[Data]

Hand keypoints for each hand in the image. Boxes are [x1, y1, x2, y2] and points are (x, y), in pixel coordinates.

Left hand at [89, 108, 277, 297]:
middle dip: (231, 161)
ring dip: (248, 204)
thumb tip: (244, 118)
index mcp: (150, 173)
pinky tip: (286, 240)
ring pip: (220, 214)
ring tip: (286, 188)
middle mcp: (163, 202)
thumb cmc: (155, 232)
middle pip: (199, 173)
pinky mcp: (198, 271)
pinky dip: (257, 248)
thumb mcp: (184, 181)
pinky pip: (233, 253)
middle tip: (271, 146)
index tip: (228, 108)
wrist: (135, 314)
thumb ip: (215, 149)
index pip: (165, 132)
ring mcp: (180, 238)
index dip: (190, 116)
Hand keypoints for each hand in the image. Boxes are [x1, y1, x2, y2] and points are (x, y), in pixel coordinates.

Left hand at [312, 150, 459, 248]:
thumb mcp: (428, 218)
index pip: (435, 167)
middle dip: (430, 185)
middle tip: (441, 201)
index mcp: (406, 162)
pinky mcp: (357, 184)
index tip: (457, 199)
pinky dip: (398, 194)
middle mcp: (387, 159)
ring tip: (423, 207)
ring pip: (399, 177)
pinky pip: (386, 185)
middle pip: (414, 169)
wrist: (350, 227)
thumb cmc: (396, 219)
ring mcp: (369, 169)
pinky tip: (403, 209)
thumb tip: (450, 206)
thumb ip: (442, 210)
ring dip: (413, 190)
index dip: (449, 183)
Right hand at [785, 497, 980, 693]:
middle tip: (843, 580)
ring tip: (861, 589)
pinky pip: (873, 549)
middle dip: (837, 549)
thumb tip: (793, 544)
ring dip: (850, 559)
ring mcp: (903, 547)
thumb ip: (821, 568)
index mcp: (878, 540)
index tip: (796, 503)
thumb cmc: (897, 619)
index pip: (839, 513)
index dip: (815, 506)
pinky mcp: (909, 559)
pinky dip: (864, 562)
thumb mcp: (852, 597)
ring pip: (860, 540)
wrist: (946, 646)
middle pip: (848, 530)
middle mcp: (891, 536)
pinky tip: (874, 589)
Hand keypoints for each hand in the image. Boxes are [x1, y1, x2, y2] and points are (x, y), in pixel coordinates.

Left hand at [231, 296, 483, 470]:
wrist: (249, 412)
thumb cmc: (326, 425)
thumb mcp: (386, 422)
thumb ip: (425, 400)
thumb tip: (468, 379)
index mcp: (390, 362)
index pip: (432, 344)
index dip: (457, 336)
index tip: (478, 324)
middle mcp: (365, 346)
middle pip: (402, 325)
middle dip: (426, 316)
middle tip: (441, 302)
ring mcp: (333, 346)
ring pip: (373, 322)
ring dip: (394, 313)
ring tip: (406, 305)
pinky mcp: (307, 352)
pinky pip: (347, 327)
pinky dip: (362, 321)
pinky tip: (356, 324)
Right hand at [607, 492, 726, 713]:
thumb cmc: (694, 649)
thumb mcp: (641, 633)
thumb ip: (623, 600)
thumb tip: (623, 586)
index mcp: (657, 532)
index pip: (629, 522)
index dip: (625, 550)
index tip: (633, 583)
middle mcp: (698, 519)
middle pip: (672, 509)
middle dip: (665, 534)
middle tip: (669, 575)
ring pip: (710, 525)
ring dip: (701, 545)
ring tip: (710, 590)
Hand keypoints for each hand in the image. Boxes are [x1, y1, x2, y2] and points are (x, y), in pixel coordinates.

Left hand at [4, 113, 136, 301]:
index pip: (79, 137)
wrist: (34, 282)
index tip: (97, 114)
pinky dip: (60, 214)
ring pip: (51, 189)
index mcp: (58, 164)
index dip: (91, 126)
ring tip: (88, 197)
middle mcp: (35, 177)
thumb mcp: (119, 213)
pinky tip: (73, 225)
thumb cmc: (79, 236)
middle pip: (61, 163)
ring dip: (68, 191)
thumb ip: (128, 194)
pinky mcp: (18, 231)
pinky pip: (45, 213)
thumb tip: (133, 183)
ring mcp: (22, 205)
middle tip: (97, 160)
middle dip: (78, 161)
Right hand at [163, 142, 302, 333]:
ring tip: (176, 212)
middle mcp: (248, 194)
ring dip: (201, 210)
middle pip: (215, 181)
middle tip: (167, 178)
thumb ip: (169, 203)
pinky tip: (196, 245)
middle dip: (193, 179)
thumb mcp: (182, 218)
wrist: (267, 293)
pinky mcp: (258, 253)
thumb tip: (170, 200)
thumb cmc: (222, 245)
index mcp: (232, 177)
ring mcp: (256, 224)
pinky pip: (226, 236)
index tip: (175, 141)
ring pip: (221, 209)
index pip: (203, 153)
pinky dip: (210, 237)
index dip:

[/Data]

### Task statement
When a line above includes the word "Right", please list that line.

### Solution to the problem
Right hand at [785, 497, 980, 693]:
Right hand at [607, 492, 726, 713]:
Right hand at [163, 142, 302, 333]:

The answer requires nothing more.